Maybe your loved one seems more irritable than usual, flat or out of sorts, more negative about work, or projecting an unusually careless attitude in general. It can be difficult to know how to respond to someone’s burnout, but how you approach the situation can make a difference.
- Start with listening. Your loved one may be feeling unseen or unappreciated at work. Some gentle questions (“How’s work going?” “How does that make you feel?”) will get the dialogue going.
- Be constructive. Try to preface your response with something positive. Talk about how he or she excels at work when given the right support or recall a recent achievement before engaging with any negative feelings.
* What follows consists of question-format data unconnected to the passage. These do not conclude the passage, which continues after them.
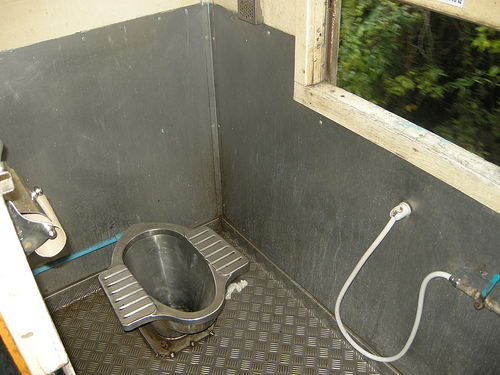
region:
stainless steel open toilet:
[103, 246, 210, 333]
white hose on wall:
[341, 250, 446, 350]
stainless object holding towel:
[7, 168, 64, 244]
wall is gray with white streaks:
[264, 164, 330, 266]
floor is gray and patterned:
[265, 325, 297, 362]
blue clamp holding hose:
[473, 265, 491, 310]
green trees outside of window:
[401, 93, 481, 161]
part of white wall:
[11, 288, 61, 359]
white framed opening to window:
[422, 120, 484, 178]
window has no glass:
[410, 85, 477, 140]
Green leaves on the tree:
[346, 56, 368, 76]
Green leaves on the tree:
[350, 74, 400, 106]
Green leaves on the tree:
[398, 61, 462, 96]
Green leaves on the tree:
[353, 6, 404, 49]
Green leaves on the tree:
[460, 26, 497, 56]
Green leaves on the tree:
[462, 58, 492, 101]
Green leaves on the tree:
[452, 104, 492, 150]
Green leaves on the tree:
[414, 62, 466, 115]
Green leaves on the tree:
[373, 32, 433, 132]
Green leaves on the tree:
[445, 63, 485, 171]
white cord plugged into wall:
[315, 191, 494, 373]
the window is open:
[305, 2, 495, 187]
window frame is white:
[282, 5, 497, 242]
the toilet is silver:
[62, 205, 279, 338]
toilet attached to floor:
[69, 228, 263, 350]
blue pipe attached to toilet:
[27, 223, 127, 283]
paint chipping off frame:
[310, 2, 335, 81]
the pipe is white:
[18, 185, 90, 275]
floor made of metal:
[40, 265, 379, 374]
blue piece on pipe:
[467, 262, 497, 313]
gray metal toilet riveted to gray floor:
[98, 217, 250, 345]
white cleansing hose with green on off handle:
[329, 199, 494, 369]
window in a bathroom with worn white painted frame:
[292, 0, 492, 217]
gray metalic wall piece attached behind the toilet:
[0, 2, 225, 227]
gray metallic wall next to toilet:
[212, 10, 479, 368]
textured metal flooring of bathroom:
[219, 285, 346, 373]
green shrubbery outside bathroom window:
[337, 1, 489, 151]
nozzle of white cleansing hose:
[384, 199, 415, 226]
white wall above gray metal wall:
[4, 0, 124, 56]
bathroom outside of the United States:
[5, 5, 485, 369]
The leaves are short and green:
[347, 13, 395, 85]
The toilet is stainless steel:
[95, 213, 256, 362]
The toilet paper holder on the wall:
[1, 151, 73, 257]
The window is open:
[275, 19, 495, 182]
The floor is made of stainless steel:
[220, 315, 334, 371]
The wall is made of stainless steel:
[57, 80, 197, 196]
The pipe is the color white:
[333, 196, 446, 363]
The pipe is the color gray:
[453, 274, 498, 326]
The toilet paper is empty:
[17, 173, 80, 265]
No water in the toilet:
[131, 236, 216, 326]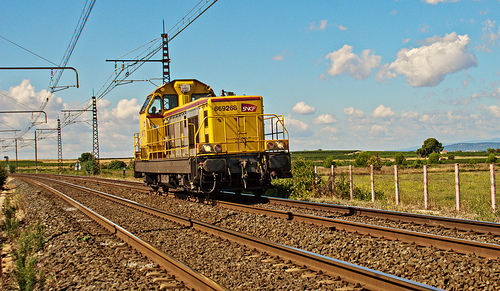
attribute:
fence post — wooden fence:
[344, 163, 359, 204]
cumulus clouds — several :
[318, 25, 485, 112]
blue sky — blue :
[246, 13, 353, 90]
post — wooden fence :
[90, 94, 101, 165]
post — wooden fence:
[356, 157, 395, 199]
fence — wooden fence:
[66, 155, 498, 222]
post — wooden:
[451, 160, 466, 213]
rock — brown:
[14, 173, 499, 289]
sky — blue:
[1, 1, 498, 158]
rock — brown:
[194, 248, 286, 289]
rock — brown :
[55, 230, 67, 239]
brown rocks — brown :
[94, 201, 202, 261]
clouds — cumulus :
[389, 31, 475, 83]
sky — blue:
[307, 15, 495, 121]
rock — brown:
[190, 247, 255, 269]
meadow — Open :
[317, 162, 499, 213]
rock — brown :
[55, 201, 112, 229]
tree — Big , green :
[421, 126, 452, 165]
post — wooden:
[450, 154, 467, 212]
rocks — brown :
[157, 227, 206, 252]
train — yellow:
[134, 78, 291, 208]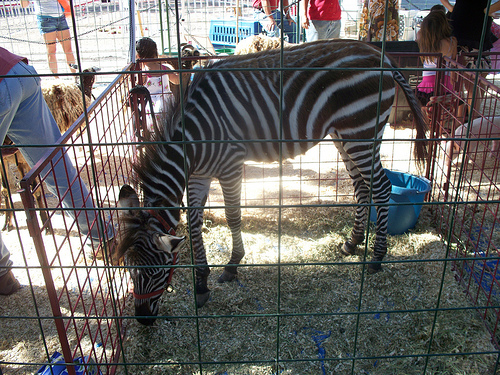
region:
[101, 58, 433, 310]
a zebra eating grains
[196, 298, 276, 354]
grains on the bottom of a zebra cage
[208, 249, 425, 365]
green metal wiring on a cage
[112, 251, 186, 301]
a red harness on a zebra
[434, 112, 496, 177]
a pink pig in a cage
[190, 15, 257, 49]
a green plastic pet carrier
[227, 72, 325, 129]
the black and white stripes on the side of a zebra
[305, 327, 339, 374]
the blue tarp on the bottom of the cage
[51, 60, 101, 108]
the side of a black goat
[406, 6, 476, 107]
the back of a girl with long hair and pink skirt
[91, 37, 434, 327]
zebra in a petting zoo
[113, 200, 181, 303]
red harness on a zebra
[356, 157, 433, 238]
blue bucket in a zebra's cage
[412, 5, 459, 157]
girl in bright pink skirt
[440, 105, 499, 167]
pink pig at a petting zoo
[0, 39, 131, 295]
person in a red shirt leaning over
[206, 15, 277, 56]
blue kennel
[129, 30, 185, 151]
girl in a white dress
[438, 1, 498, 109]
woman with a black top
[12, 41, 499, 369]
zebra's metal cage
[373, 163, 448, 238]
a big blue bucket.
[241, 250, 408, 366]
grass is in the cage.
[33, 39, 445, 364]
a huge metal cage.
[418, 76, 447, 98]
a woman is wearing a pink skirt.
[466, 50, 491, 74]
a woman is wearing white and black shorts.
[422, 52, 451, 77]
a woman is wearing a white shirt.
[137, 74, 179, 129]
a little girl is wearing a flowered dress.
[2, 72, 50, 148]
a man is wearing blue jeans.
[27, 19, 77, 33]
a woman is wearing blue jean shorts.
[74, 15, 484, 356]
a zebra is eating the grass.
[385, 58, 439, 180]
tail of a zebra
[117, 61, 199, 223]
mane of a zebra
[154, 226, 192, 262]
ear of a zebra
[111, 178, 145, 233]
ear of a zebra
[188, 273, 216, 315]
hoof of a zebra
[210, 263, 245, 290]
hoof of a zebra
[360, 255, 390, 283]
hoof of a zebra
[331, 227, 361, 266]
hoof of a zebra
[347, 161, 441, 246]
blue bucket near a zebra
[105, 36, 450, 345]
zebra wearing a red halter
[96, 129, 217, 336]
zebra is eating hay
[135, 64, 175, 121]
girl's shirt is white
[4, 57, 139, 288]
man wearing blue jeans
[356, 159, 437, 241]
the container is blue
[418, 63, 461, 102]
girl's skirt is pink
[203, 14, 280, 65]
the crate is blue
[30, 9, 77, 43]
the shorts are blue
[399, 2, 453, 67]
girl's hair is brown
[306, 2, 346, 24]
man's shirt is red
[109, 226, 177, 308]
red strap on zebra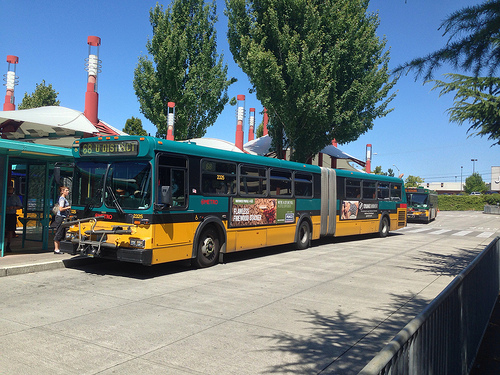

- Frame positive requests. Because they’re feeling boxed in already, people experiencing burnout can shut down when given advice. Framing suggestions as questions (“Do you think you would be able to talk to your supervisor?” “Is there anything I or anyone else can do to support you?”) can help them feel some agency.
- Maintain your boundaries. Many of us have the impulse to jump in and empathize by stoking negative feelings or grievances. Try to offer understanding for frustrations or trapped feelings while suggesting that there might be more options than are apparent at the moment.
- Try not to call it burnout. While making resources on burnout (like this article!) available would be helpful, keeping the conversation from dwelling on the term will help your loved one focus on being a dynamic, evolving person rather than a condition.